***** TESTO DELLA PAGINA
La realtà virtuale: dalla ricerca scientifica alle applicazioni terapeutiche.

Riuscire a stimolare i nostri sensi al punto di vivere un’esperienza realistica e comprendere come il cervello elabora queste informazioni, come si originano i nostri comportamenti e quali sono le nostre emozioni: tutto questo rappresenta, da tempo, una grande sfida per la ricerca neuroscientifica. I rapidi sviluppi delle tecnologie e dell’informatica negli ultimi tre decenni hanno offerto un nuovo e potente strumento per affrontarla, ovvero la realtà virtuale, che ha iniziato a ricoprire un ruolo importante come strumento di indagine nei laboratori di ricerca di tutto il mondo. Infatti, quando indossiamo un visore di realtà virtuale, esperiamo gli oggetti e gli ambienti virtuali come se fossero in qualche modo reali e ci sentiamo pienamente coinvolti negli eventi che ci circondano. Ma perché la realtà virtuale ha questo effetto su di noi? Come reagisce il nostro corpo e il nostro cervello quando siamo immersi in un ambiente virtuale? E come possiamo sfruttare questa tecnologia per migliorare la vita delle persone?
**********
## METTI IN PRATICA
[1] Riporta tutte le domande che compaiono nel testo sulla realtà virtuale.
[2] Secondo il testo sulla realtà virtuale, in quale arco di tempo si sono avuti i rapidi sviluppi delle tecnologie e dell'informatica?
[3] Prosegui il testo sulla realtà virtuale a partire dal punto in cui termina.
I record sono materiale distinto dal testo.
***** ESTRATTI DEL DATASET
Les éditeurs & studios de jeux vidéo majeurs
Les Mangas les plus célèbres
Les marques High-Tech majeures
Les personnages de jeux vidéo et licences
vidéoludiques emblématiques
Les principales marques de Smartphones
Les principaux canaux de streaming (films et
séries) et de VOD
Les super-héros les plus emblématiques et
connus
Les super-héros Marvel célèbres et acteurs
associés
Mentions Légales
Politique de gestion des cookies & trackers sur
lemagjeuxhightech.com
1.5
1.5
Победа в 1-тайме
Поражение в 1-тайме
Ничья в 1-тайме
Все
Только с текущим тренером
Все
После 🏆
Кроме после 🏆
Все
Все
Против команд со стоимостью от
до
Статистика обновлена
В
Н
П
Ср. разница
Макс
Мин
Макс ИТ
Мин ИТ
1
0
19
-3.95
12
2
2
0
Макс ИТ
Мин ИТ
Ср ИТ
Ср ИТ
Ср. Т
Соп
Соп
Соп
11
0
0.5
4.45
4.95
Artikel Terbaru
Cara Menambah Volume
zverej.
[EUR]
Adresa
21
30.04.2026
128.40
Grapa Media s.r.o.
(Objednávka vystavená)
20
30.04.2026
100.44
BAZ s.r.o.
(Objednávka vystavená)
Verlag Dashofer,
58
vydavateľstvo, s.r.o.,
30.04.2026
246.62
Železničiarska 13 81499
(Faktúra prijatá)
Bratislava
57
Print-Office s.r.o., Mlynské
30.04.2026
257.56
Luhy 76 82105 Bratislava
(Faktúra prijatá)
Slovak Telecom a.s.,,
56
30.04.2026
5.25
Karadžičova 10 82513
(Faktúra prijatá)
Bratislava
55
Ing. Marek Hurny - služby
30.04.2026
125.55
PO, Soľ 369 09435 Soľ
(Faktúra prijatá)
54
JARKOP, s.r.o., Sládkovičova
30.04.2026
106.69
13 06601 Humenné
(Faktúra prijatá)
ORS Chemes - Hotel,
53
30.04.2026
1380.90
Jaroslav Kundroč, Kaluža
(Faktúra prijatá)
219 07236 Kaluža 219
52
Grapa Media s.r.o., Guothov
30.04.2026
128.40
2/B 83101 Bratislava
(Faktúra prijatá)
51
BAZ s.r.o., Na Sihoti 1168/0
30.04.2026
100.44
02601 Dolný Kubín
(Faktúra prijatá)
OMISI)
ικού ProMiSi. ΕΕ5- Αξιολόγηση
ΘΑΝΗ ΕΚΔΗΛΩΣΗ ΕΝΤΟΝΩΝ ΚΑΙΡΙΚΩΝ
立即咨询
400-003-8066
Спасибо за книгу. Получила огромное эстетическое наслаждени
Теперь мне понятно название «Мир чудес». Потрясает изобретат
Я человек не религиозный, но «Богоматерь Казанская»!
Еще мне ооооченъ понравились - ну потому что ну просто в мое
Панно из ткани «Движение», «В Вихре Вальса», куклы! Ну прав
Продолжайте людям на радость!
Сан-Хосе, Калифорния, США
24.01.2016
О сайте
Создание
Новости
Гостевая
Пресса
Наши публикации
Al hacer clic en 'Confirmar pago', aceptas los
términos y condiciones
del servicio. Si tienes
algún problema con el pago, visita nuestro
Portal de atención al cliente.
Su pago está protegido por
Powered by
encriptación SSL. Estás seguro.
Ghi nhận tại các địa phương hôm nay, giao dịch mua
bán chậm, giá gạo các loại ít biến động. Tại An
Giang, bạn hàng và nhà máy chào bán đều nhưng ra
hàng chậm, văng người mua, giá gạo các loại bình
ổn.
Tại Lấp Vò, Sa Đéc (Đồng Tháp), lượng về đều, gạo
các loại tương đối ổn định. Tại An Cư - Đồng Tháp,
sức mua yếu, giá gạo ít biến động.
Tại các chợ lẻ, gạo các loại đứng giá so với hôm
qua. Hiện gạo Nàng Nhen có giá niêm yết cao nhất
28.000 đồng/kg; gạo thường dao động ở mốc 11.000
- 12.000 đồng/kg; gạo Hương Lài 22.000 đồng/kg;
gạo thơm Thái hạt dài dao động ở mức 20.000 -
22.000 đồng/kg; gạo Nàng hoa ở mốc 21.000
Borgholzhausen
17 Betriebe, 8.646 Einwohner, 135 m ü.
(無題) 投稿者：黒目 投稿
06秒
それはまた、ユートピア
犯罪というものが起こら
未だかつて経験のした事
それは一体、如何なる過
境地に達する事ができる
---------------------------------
**********
## RISULTATI IN ORDINE
[1]
- Ma perché la realtà virtuale ha questo effetto su di noi?
- Come reagisce il nostro corpo e il nostro cervello quando siamo immersi in un ambiente virtuale?
- E come possiamo sfruttare questa tecnologia per migliorare la vita delle persone?

[2] Negli ultimi tre decenni.

[3]
Gaetano Tieri, Ph.D in Neuroscienze Cognitive e Sociali e Valentino Megale, Ph.D in Neurofarmacologia e CEO di Softcare Studios, rispondono a questi interrogativi nell’articolo scritto in esclusiva per il nostro blog: il primo di una serie realizzata in collaborazione con VRE – Virtual Reality Experience – il festival internazionale ideato e diretto da Mariangela Matarozzo che si svolgerà a Roma dal 16 al 18 ottobre.

Realtà Virtuale e sviluppo sostenibile 2030: è infatti questo il fil rouge che attraversa VRE20. Vita comune, istruzione, lavoro, salute, diseguaglianze di genere, sostenibilità e sviluppo sono i grandi temi dell’agenda 2030 per affrontare i meandri nei quali la realtà virtuale potrebbe essere, in alcuni casi è già, uno strumento prezioso di coinvolgimento ed indagine. VRE20 espande così ulteriormente i propri confini e per farlo si avvale di personalità di grande talento e competenza che spaziano dall’ambito scientifico a quello artistico, da quello imprenditoriale a quello tecnico, in perfetto stile Humanistic Management.

Fra i focus anche Salute e Medicina, fra i settori che più hanno sentito i benefici della realtà aumentata negli ultimi anni: a partire dall’ambito della riabilitazione motoria e cognitiva, dei disturbi in ambito psichiatrico, per finire all’apprendimento in un contesto di simulazione. Terreni di ricerca e di cura in cui la realtà virtuale ed aumentata possono effettivamente fare la differenza.

Principali vantaggi della realtà virtuale come nuovo strumento per la ricerca scientifica in neuroscienze.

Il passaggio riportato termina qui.